It was mile 75. Dark had settled into the woods and there would be no strong moon to fight it back tonight. Chuck’s hands were numb, hardly working. Things like peeling a banana, tying shoes, removing or adding layers of clothing were increasingly difficult.
Chris handed him a hand warmer. Chuck dropped it. Chris picked it up and tried again. Again that little square full of warmth hit the icy trail. “Um…I think you are going to have to shove it in my glove for me.”
As the last 25 miles ticked down, Chuck and Chris (who was pacing him) felt as though they were barely moving. Sometimes they were barely moving. Then suddenly Chuck would get a second wind and their fast hike became a run again… And on it went, a dark tunnel of running through the night from one reflecting trail marker to the next.
I’ve wondered what keeps these endurance racers going through the night, when they are cold, and numb, and tired, and alone somewhere deep in the mountains, running. What words do they speak to themselves? Or do they go somewhere inside and just keep going?
Ask yourself: ‘Can I give more?’. The answer is usually: ‘Yes’. -Paul Tergat, Kenyan professional marathoner
I’ve been thinking a lot about my parenting journey recently. I believe there is just as much for me to learn, grow in, and overcome in this whole “child-rearing” thing as for my kids.
But I’ll be honest, my hands have started to go numb. I’ve run over miles of trail, through births and toddler years, past the start of school and into emergency rooms. But I am not near the finish-line. The trail seems endless and unrewarding. I am growing numb in areas I don’t want to and I am sure I am blind in ways I cannot even see. I am tired. I want to quite. But I cannot. This is one race I cannot afford to not finish.
I need to find those words that keep me going. I need to go to that place inside that will not quit. I came across this quote the other day:
Don’t judge each day by the harvest you reap but by the seeds that you plant. -Robert Louis Stevenson
And it reminded me of this Bible verse:
So neither the one who plants nor the one who waters is anything, but only God, who makes things grow. – 1 Corinthians 3:7
It really isn’t about me. And I am not alone. I think that helps keep me going.
So thank you. Thank you for picking up my hand warmer and stuffing it in my proverbial glove. Together, we can keep running.

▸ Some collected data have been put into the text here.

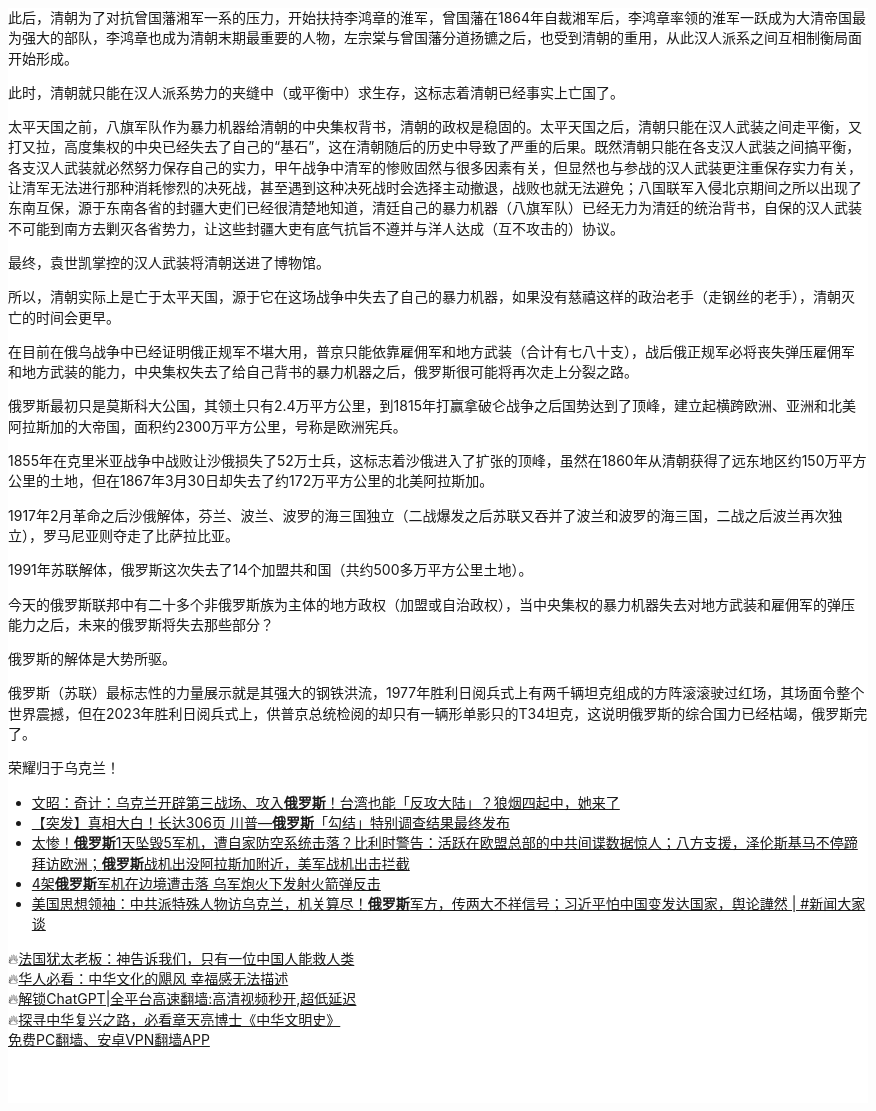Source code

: <p>此后，清朝为了对抗曾国藩湘军一系的压力，开始扶持李鸿章的淮军，曾国藩在1864年自裁湘军后，李鸿章率领的淮军一跃成为大清帝国最为强大的部队，李鸿章也成为清朝末期最重要的人物，左宗棠与曾国藩分道扬镳之后，也受到清朝的重用，从此汉人派系之间互相制衡局面开始形成。</p> <p>此时，清朝就只能在汉人派系势力的夹缝中（或平衡中）求生存，这标志着清朝已经事实上亡国了。</p> <p>太平天国之前，八旗军队作为暴力机器给清朝的中央集权背书，清朝的政权是稳固的。太平天国之后，清朝只能在汉人武装之间走平衡，又打又拉，高度集权的中央已经失去了自己的“基石”，这在清朝随后的历史中导致了严重的后果。既然清朝只能在各支汉人武装之间搞平衡，各支汉人武装就必然努力保存自己的实力，甲午战争中清军的惨败固然与很多因素有关，但显然也与参战的汉人武装更注重保存实力有关，让清军无法进行那种消耗惨烈的决死战，甚至遇到这种决死战时会选择主动撤退，战败也就无法避免；八国联军入侵北京期间之所以出现了东南互保，源于东南各省的封疆大吏们已经很清楚地知道，清廷自己的暴力机器（八旗军队）已经无力为清廷的统治背书，自保的汉人武装不可能到南方去剿灭各省势力，让这些封疆大吏有底气抗旨不遵并与洋人达成（互不攻击的）协议。</p> <p>最终，袁世凯掌控的汉人武装将清朝送进了博物馆。</p>  <p>所以，清朝实际上是亡于太平天国，源于它在这场战争中失去了自己的暴力机器，如果没有慈禧这样的政治老手（走钢丝的老手），清朝灭亡的时间会更早。</p> <p>在目前在俄乌战争中已经证明俄正规军不堪大用，普京只能依靠雇佣军和地方武装（合计有七八十支），战后俄正规军必将丧失弹压雇佣军和地方武装的能力，中央集权失去了给自己背书的暴力机器之后，俄罗斯很可能将再次走上分裂之路。</p> <p>俄罗斯最初只是莫斯科大公国，其领土只有2.4万平方公里，到1815年打赢拿破仑战争之后国势达到了顶峰，建立起横跨欧洲、亚洲和北美阿拉斯加的大帝国，面积约2300万平方公里，号称是欧洲宪兵。</p> <p>1855年在克里米亚战争中战败让沙俄损失了52万士兵，这标志着沙俄进入了扩张的顶峰，虽然在1860年从清朝获得了远东地区约150万平方公里的土地，但在1867年3月30日却失去了约172万平方公里的北美阿拉斯加。</p> <p>1917年2月革命之后沙俄解体，芬兰、波兰、波罗的海三国独立（二战爆发之后苏联又吞并了波兰和波罗的海三国，二战之后波兰再次独立），罗马尼亚则夺走了比萨拉比亚。</p> <p>1991年苏联解体，俄罗斯这次失去了14个加盟共和国（共约500多万平方公里土地）。</p> <p>今天的俄罗斯联邦中有二十多个非俄罗斯族为主体的地方政权（加盟或自治政权），当中央集权的暴力机器失去对地方武装和雇佣军的弹压能力之后，未来的俄罗斯将失去那些部分？</p> <p>俄罗斯的解体是大势所驱。</p> <p>俄罗斯（苏联）最标志性的力量展示就是其强大的钢铁洪流，1977年胜利日阅兵式上有两千辆坦克组成的方阵滚滚驶过红场，其场面令整个世界震撼，但在2023年胜利日阅兵式上，供普京总统检阅的却只有一辆形单影只的T34坦克，这说明俄罗斯的综合国力已经枯竭，俄罗斯完了。</p> <p>荣耀归于乌克兰！</p> <ul class='op-related-articles' title='相关阅读'> <li><a href='https://www.bannedbook.org/bnews/comments/20230516/1884646.html' target='_blank'>文昭：奇计：乌克兰开辟第三战场、攻入<b>俄罗斯</b>！台湾也能「反攻大陆」？狼烟四起中，她来了</a></li> <li><a href='https://www.bannedbook.org/bnews/baitai/20230516/1884624.html' target='_blank'>【突发】真相大白！长达306页 川普—<b>俄罗斯</b>「勾结」特别调查结果最终发布</a></li> <li><a href='https://www.bannedbook.org/bnews/sohnews/20230516/1884621.html' target='_blank'>太惨！<b>俄罗斯</b>1天坠毁5军机，遭自家防空系统击落？比利时警告：活跃在欧盟总部的中共间谍数据惊人；八方支援，泽伦斯基马不停蹄拜访欧洲；<b>俄罗斯</b>战机出没阿拉斯加附近，美军战机出击拦截</a></li> <li><a href='https://www.bannedbook.org/bnews/worldnews/20230516/1884604.html' target='_blank'>4架<b>俄罗斯</b>军机在边境遭击落 乌军炮火下发射火箭弹反击</a></li> <li><a href='https://www.bannedbook.org/bnews/cbnews/20230515/1884473.html' target='_blank'>美国思想领袖：中共派特殊人物访乌克兰，机关算尽！<b>俄罗斯</b>军方，传两大不祥信号；习近平怕中国变发达国家，舆论譁然 | #新闻大家谈</a></li> </ul> <p class="texttj"> 🔥<a href="https://www.bannedbook.org/bnews/ssgc/20230219/1850782.html" target="_blank">法国犹太老板：神告诉我们，只有一位中国人能救人类</a><br/> 🔥<a href="https://www.bannedbook.org/bnews/comments/20220220/1694796.html" target="_blank">华人必看：中华文化的飓风 幸福感无法描述</a><br/> 🔥<a href="https://github.com/bannedbook/fanqiang/wiki/V2ray%E6%9C%BA%E5%9C%BA" target="_blank">解锁ChatGPT|全平台高速翻墙:高清视频秒开,超低延迟</a><br/> 🔥<a href="https://www.bannedbook.org/bnews/comments/20220808/1768773.html" target="_blank">探寻中华复兴之路，必看章天亮博士《中华文明史》</a><br/> <a href="https://github.com/bannedbook/fanqiang/wiki/%E7%A6%81%E9%97%BB%E7%BD%91%E5%AE%89%E5%8D%93%E7%BF%BB%E5%A2%99%E6%96%B0%E9%97%BBAPP" target="_blank">免费PC翻墙、安卓VPN翻墙APP</a><br/> </p> <p class="src-info">　 </p><a name='sharetosocial'></a> <div style="margin-bottom:5px;padding-bottom:5px;clear:both"> <div id="archive-pix-1" class="banner-ads">  <div id="27602x728x90x621x_ADSLOT1" clicktrack="%%CLICK_URL_ESC%%"></div>   </div> <div id="archive-pix-2" class="banner-ads">  <div id="27556x300x250x621x_ADSLOT1" clicktrack="%%CLICK_URL_ESC%%" style="margin:0 auto;text-align:center"></div>   </div> </div>  <div id="archive-pix-1" class="banner-ads">  <div id="27603x728x90x621x_ADSLOT1" clicktrack="%%CLICK_URL_ESC%%"></div>   </div> </div> 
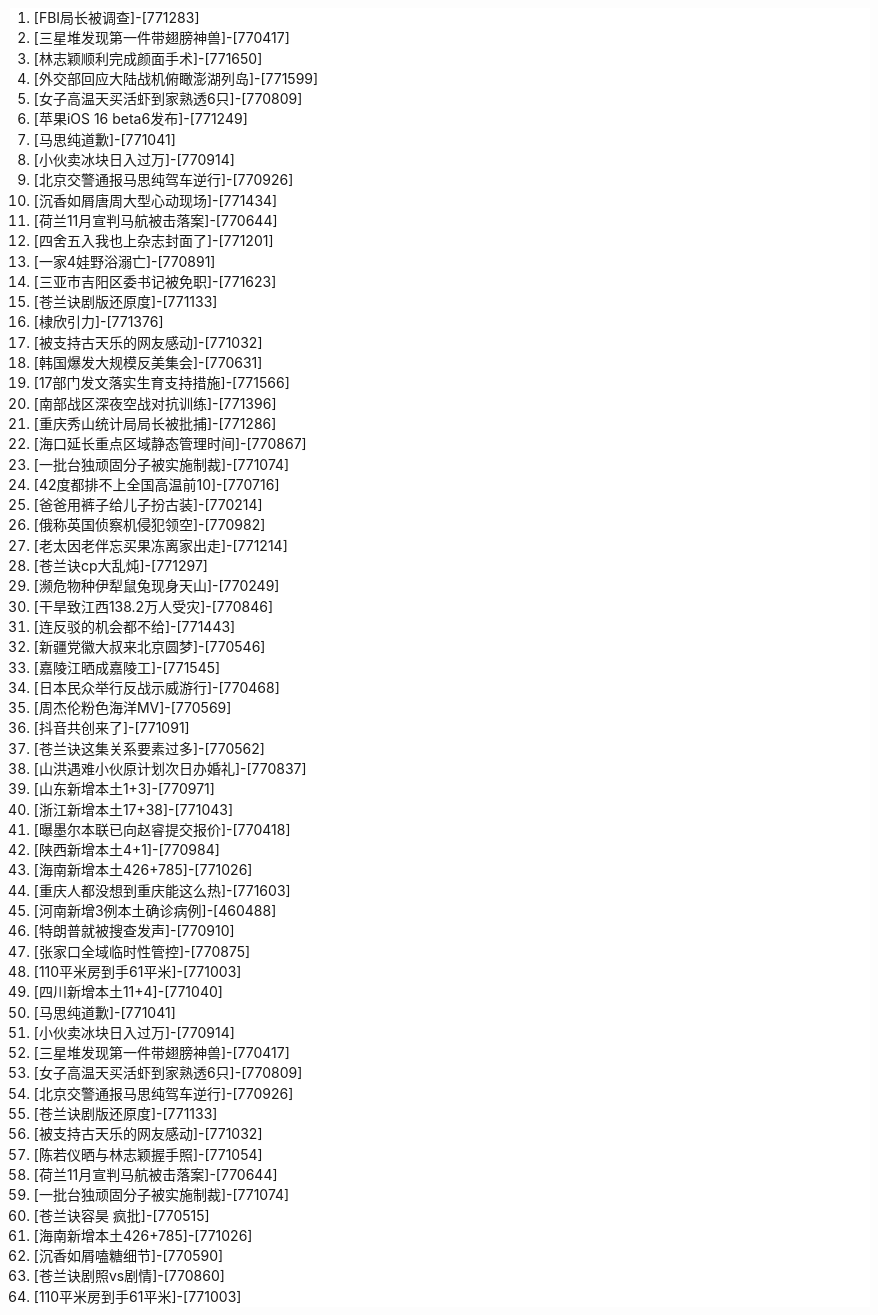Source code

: 1. [FBI局长被调查]-[771283]
1. [三星堆发现第一件带翅膀神兽]-[770417]
1. [林志颖顺利完成颜面手术]-[771650]
1. [外交部回应大陆战机俯瞰澎湖列岛]-[771599]
1. [女子高温天买活虾到家熟透6只]-[770809]
1. [苹果iOS 16 beta6发布]-[771249]
1. [马思纯道歉]-[771041]
1. [小伙卖冰块日入过万]-[770914]
1. [北京交警通报马思纯驾车逆行]-[770926]
1. [沉香如屑唐周大型心动现场]-[771434]
1. [荷兰11月宣判马航被击落案]-[770644]
1. [四舍五入我也上杂志封面了]-[771201]
1. [一家4娃野浴溺亡]-[770891]
1. [三亚市吉阳区委书记被免职]-[771623]
1. [苍兰诀剧版还原度]-[771133]
1. [棣欣引力]-[771376]
1. [被支持古天乐的网友感动]-[771032]
1. [韩国爆发大规模反美集会]-[770631]
1. [17部门发文落实生育支持措施]-[771566]
1. [南部战区深夜空战对抗训练]-[771396]
1. [重庆秀山统计局局长被批捕]-[771286]
1. [海口延长重点区域静态管理时间]-[770867]
1. [一批台独顽固分子被实施制裁]-[771074]
1. [42度都排不上全国高温前10]-[770716]
1. [爸爸用裤子给儿子扮古装]-[770214]
1. [俄称英国侦察机侵犯领空]-[770982]
1. [老太因老伴忘买果冻离家出走]-[771214]
1. [苍兰诀cp大乱炖]-[771297]
1. [濒危物种伊犁鼠兔现身天山]-[770249]
1. [干旱致江西138.2万人受灾]-[770846]
1. [连反驳的机会都不给]-[771443]
1. [新疆党徽大叔来北京圆梦]-[770546]
1. [嘉陵江晒成嘉陵工]-[771545]
1. [日本民众举行反战示威游行]-[770468]
1. [周杰伦粉色海洋MV]-[770569]
1. [抖音共创来了]-[771091]
1. [苍兰诀这集关系要素过多]-[770562]
1. [山洪遇难小伙原计划次日办婚礼]-[770837]
1. [山东新增本土1+3]-[770971]
1. [浙江新增本土17+38]-[771043]
1. [曝墨尔本联已向赵睿提交报价]-[770418]
1. [陕西新增本土4+1]-[770984]
1. [海南新增本土426+785]-[771026]
1. [重庆人都没想到重庆能这么热]-[771603]
1. [河南新增3例本土确诊病例]-[460488]
1. [特朗普就被搜查发声]-[770910]
1. [张家口全域临时性管控]-[770875]
1. [110平米房到手61平米]-[771003]
1. [四川新增本土11+4]-[771040]
1. [马思纯道歉]-[771041]
1. [小伙卖冰块日入过万]-[770914]
1. [三星堆发现第一件带翅膀神兽]-[770417]
1. [女子高温天买活虾到家熟透6只]-[770809]
1. [北京交警通报马思纯驾车逆行]-[770926]
1. [苍兰诀剧版还原度]-[771133]
1. [被支持古天乐的网友感动]-[771032]
1. [陈若仪晒与林志颖握手照]-[771054]
1. [荷兰11月宣判马航被击落案]-[770644]
1. [一批台独顽固分子被实施制裁]-[771074]
1. [苍兰诀容昊 疯批]-[770515]
1. [海南新增本土426+785]-[771026]
1. [沉香如屑嗑糖细节]-[770590]
1. [苍兰诀剧照vs剧情]-[770860]
1. [110平米房到手61平米]-[771003]
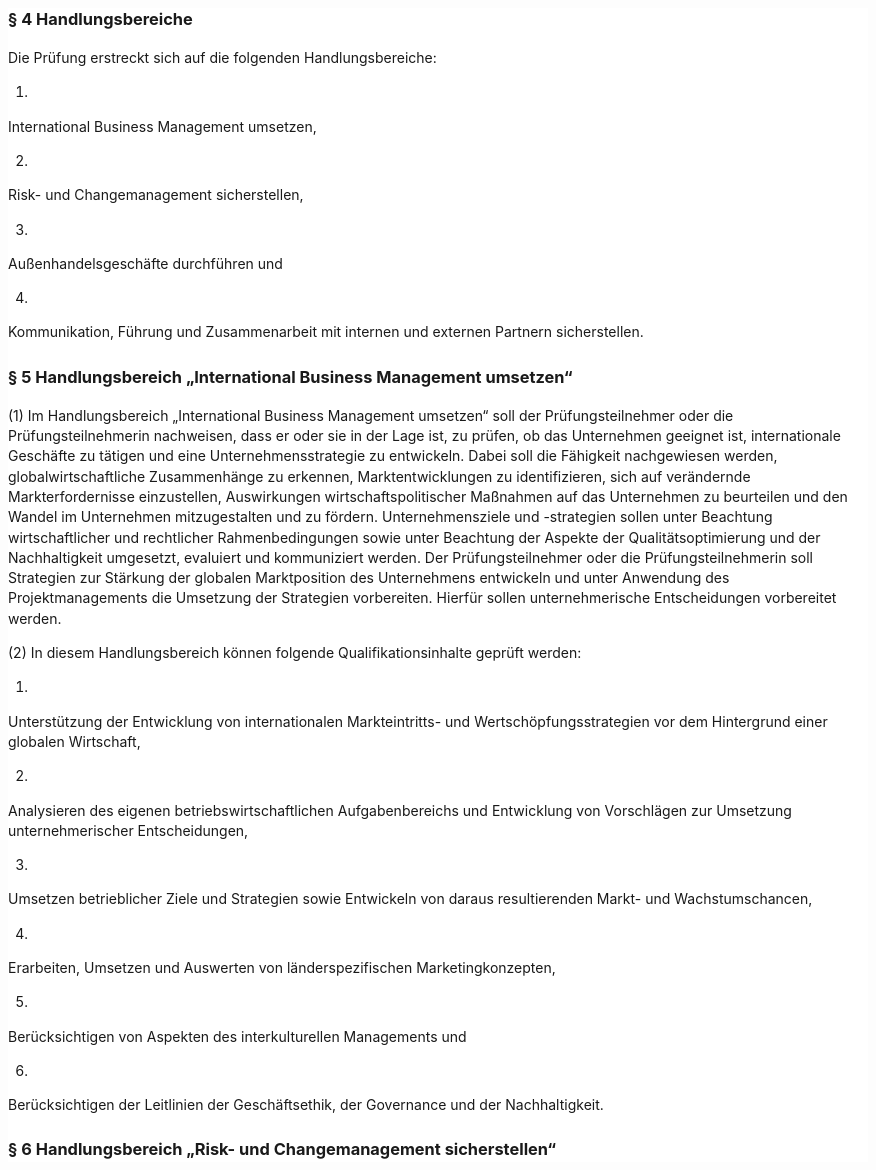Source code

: ### § 4 Handlungsbereiche

Die Prüfung erstreckt sich auf die folgenden Handlungsbereiche:

1.  
International Business Management umsetzen,

2.  
Risk- und Changemanagement sicherstellen,

3.  
Außenhandelsgeschäfte durchführen und

4.  
Kommunikation, Führung und Zusammenarbeit mit internen und externen Partnern sicherstellen.

### § 5 Handlungsbereich „International Business Management umsetzen“

(1) Im Handlungsbereich „International Business Management umsetzen“ soll der Prüfungsteilnehmer oder die Prüfungsteilnehmerin nachweisen, dass er oder sie in der Lage ist, zu prüfen, ob das Unternehmen geeignet ist, internationale Geschäfte zu tätigen und eine Unternehmensstrategie zu entwickeln. Dabei soll die Fähigkeit nachgewiesen werden, globalwirtschaftliche Zusammenhänge zu erkennen, Marktentwicklungen zu identifizieren, sich auf verändernde Markterfordernisse einzustellen, Auswirkungen wirtschaftspolitischer Maßnahmen auf das Unternehmen zu beurteilen und den Wandel im Unternehmen mitzugestalten und zu fördern. Unternehmensziele und -strategien sollen unter Beachtung wirtschaftlicher und rechtlicher Rahmenbedingungen sowie unter Beachtung der Aspekte der Qualitätsoptimierung und der Nachhaltigkeit umgesetzt, evaluiert und kommuniziert werden. Der Prüfungsteilnehmer oder die Prüfungsteilnehmerin soll Strategien zur Stärkung der globalen Marktposition des Unternehmens entwickeln und unter Anwendung des Projektmanagements die Umsetzung der Strategien vorbereiten. Hierfür sollen unternehmerische Entscheidungen vorbereitet werden.

(2) In diesem Handlungsbereich können folgende Qualifikationsinhalte geprüft werden:

1.  
Unterstützung der Entwicklung von internationalen Markteintritts- und Wertschöpfungsstrategien vor dem Hintergrund einer globalen Wirtschaft,

2.  
Analysieren des eigenen betriebswirtschaftlichen Aufgabenbereichs und Entwicklung von Vorschlägen zur Umsetzung unternehmerischer Entscheidungen,

3.  
Umsetzen betrieblicher Ziele und Strategien sowie Entwickeln von daraus resultierenden Markt- und Wachstumschancen,

4.  
Erarbeiten, Umsetzen und Auswerten von länderspezifischen Marketingkonzepten,

5.  
Berücksichtigen von Aspekten des interkulturellen Managements und

6.  
Berücksichtigen der Leitlinien der Geschäftsethik, der Governance und der Nachhaltigkeit.

### § 6 Handlungsbereich „Risk- und Changemanagement sicherstellen“
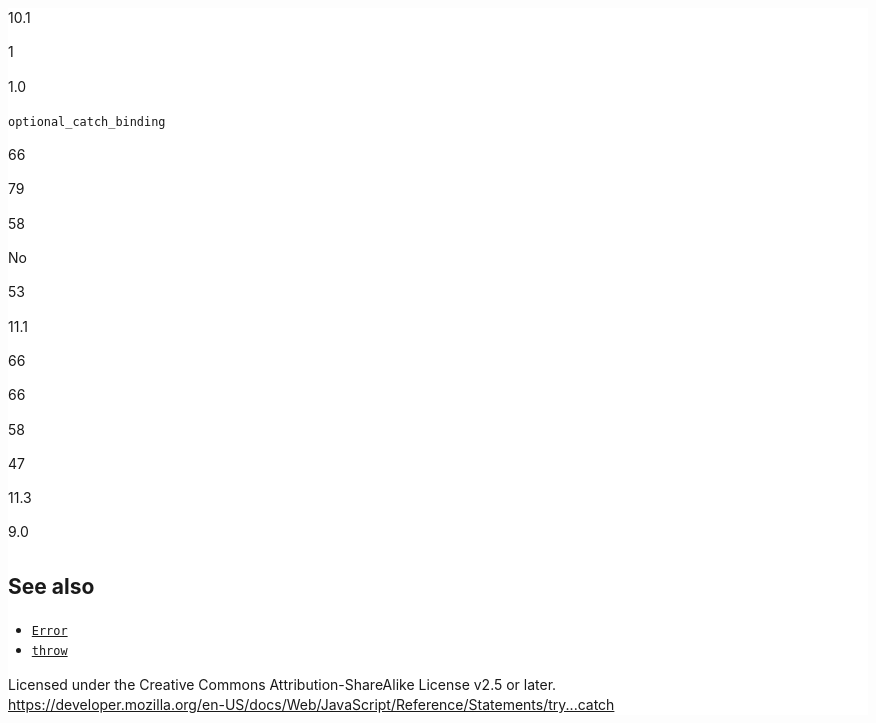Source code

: 10.1

1

1.0

`optional_catch_binding`

66

79

58

No

53

11.1

66

66

58

47

11.3

9.0

## See also

-   [`Error`](../global_objects/error)
-   [`throw`](throw)

 
Licensed under the Creative Commons Attribution-ShareAlike License v2.5 or later.  
<a href="https://developer.mozilla.org/en-US/docs/Web/JavaScript/Reference/Statements/try...catch" class="_attribution-link">https://developer.mozilla.org/en-US/docs/Web/JavaScript/Reference/Statements/try...catch</a>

Totally an endurance race….that you can’t afford to give up! But, sometimes it is SOOOO tiring! 🙂
I know the feeling, I had my first ER child visit a few weeks ago and it nearly broke me. Love that bible verse!
So very true. Parenting is absolutely not for the faint of heart.
Ok, Alyssa. I don’t know you. I’ve read 3 of your posts just today and I’m sure that I LOVE you. Where have you been all my life??? I have 3 little ones myself, and often find myself wondering what happened to all of the adventure in my life, when I know that This parenting gig is the greatest adventure of all time! So THANK YOU for enduring, inspiring and taking me with you via your blog…
Lori that is one of the most encouraging comments I’ve received in awhile! Thanks so much! So glad to have you here as part of our community!
That was so beautiful, and just what I needed to hear this morning. THANK YOU!!!